Rentrée par effraction dans l’histoire politique de notre pays, la soldatesque du 19 novembre 1968 a sauvagement mis fin à l’ambition des pères de l’indépendance de construire un Mali émergent. Cette malédiction poursuit toujours notre pays dont la destinée est entre les mains des élèves du général Moussa Traoré dont l’un l’a relevé au statut de ‘’grand républicain’’.

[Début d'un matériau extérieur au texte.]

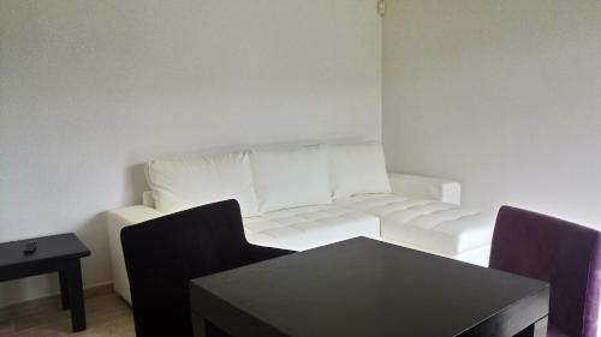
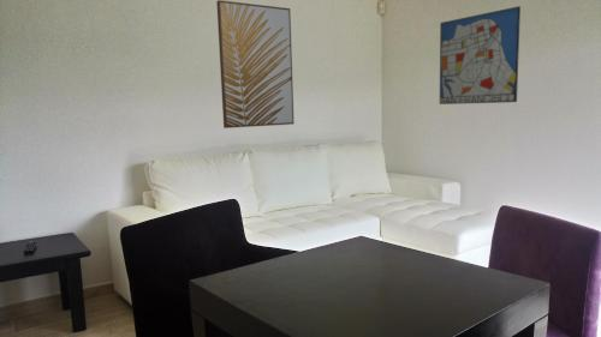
+ wall art [215,0,294,130]
+ wall art [439,5,522,106]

Réalisé au nom du redressement de la situation économique du pays pour, disait-on, donner une bouffée d’oxygène au peuple malien, le coup d’Etat n’a pas tardé à montrer le vrai visage des putschistes qui ne voulaient pas, en réalité, supporter les sacrifices consentis par leurs compatriotes pour l’édification d’un Mali de demain dont le socle était la justice sociale. Quelques heures seulement après la chute du président Modibo Keïta, bonjour les dégâts !

Quand ils ont investi le palais de Koulouba, où se trouvait encore la famille du président Modibo Keïta, ils ont volé l’or de Mme Keïta Mariam Travélé, épouse du chef de l’Etat. Jusqu’à présent aucune lumière n’a été faite sur cette affaire. Comme si cela ne suffisait pas, ils ont dérobé les biens de l’Etat pour se faire une place de choix auprès de la gent féminine bamakoise.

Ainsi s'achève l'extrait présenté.